INFORMATION SHOWN:
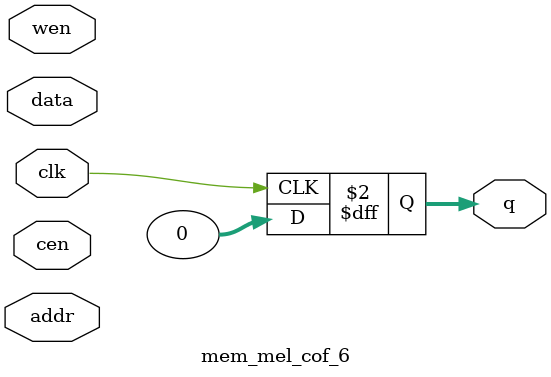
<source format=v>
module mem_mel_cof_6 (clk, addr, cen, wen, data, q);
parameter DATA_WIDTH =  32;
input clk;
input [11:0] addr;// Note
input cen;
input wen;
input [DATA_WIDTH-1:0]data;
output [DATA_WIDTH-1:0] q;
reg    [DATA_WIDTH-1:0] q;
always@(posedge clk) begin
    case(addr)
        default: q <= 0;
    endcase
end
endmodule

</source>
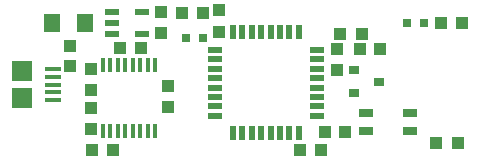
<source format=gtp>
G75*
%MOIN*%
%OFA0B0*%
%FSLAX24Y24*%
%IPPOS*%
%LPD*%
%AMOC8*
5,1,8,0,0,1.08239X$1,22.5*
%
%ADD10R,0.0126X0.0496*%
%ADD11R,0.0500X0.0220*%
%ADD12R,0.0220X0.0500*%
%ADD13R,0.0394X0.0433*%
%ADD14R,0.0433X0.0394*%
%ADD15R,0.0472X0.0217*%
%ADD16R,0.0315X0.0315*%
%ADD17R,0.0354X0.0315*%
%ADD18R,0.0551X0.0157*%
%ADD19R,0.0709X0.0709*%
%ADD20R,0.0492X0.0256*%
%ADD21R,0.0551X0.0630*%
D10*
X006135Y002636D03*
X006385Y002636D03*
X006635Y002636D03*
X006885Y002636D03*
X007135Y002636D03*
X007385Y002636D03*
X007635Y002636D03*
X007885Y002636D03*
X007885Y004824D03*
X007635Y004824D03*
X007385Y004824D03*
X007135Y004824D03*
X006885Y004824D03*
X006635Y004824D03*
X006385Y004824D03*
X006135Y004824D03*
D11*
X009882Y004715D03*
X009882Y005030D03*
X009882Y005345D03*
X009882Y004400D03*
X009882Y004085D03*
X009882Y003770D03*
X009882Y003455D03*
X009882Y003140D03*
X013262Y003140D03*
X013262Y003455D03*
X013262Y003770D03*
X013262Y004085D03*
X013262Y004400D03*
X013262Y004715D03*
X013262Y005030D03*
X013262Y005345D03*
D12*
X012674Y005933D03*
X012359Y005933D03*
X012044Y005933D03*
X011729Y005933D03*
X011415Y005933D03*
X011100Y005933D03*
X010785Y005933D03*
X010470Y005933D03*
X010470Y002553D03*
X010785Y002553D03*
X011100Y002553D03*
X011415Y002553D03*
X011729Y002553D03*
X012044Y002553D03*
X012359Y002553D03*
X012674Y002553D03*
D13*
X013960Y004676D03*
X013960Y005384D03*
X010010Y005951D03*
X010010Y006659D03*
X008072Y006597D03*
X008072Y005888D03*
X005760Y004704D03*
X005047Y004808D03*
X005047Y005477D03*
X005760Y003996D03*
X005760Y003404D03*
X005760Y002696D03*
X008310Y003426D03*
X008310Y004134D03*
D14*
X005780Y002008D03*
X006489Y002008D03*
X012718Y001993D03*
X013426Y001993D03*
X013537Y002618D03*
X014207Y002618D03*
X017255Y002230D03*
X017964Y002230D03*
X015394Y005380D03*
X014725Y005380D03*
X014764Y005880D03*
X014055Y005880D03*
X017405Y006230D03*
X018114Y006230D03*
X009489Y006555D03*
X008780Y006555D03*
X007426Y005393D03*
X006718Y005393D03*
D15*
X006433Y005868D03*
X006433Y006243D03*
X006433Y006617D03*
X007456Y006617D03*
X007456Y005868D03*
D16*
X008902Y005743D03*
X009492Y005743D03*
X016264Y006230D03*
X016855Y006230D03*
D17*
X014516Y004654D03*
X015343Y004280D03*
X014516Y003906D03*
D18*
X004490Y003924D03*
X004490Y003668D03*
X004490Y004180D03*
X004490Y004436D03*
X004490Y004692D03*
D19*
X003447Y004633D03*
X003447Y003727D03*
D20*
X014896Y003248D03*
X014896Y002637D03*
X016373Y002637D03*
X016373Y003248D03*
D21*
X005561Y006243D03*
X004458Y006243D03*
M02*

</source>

PROBLEM REQUIREMENTS: Of all the entries above, repeat only the lines from the line that has "X006135Y004824D03*" to the line that has "X014055Y005880D03*", both lines included, exactly.

RESPONSE AREA:
X006135Y004824D03*
D11*
X009882Y004715D03*
X009882Y005030D03*
X009882Y005345D03*
X009882Y004400D03*
X009882Y004085D03*
X009882Y003770D03*
X009882Y003455D03*
X009882Y003140D03*
X013262Y003140D03*
X013262Y003455D03*
X013262Y003770D03*
X013262Y004085D03*
X013262Y004400D03*
X013262Y004715D03*
X013262Y005030D03*
X013262Y005345D03*
D12*
X012674Y005933D03*
X012359Y005933D03*
X012044Y005933D03*
X011729Y005933D03*
X011415Y005933D03*
X011100Y005933D03*
X010785Y005933D03*
X010470Y005933D03*
X010470Y002553D03*
X010785Y002553D03*
X011100Y002553D03*
X011415Y002553D03*
X011729Y002553D03*
X012044Y002553D03*
X012359Y002553D03*
X012674Y002553D03*
D13*
X013960Y004676D03*
X013960Y005384D03*
X010010Y005951D03*
X010010Y006659D03*
X008072Y006597D03*
X008072Y005888D03*
X005760Y004704D03*
X005047Y004808D03*
X005047Y005477D03*
X005760Y003996D03*
X005760Y003404D03*
X005760Y002696D03*
X008310Y003426D03*
X008310Y004134D03*
D14*
X005780Y002008D03*
X006489Y002008D03*
X012718Y001993D03*
X013426Y001993D03*
X013537Y002618D03*
X014207Y002618D03*
X017255Y002230D03*
X017964Y002230D03*
X015394Y005380D03*
X014725Y005380D03*
X014764Y005880D03*
X014055Y005880D03*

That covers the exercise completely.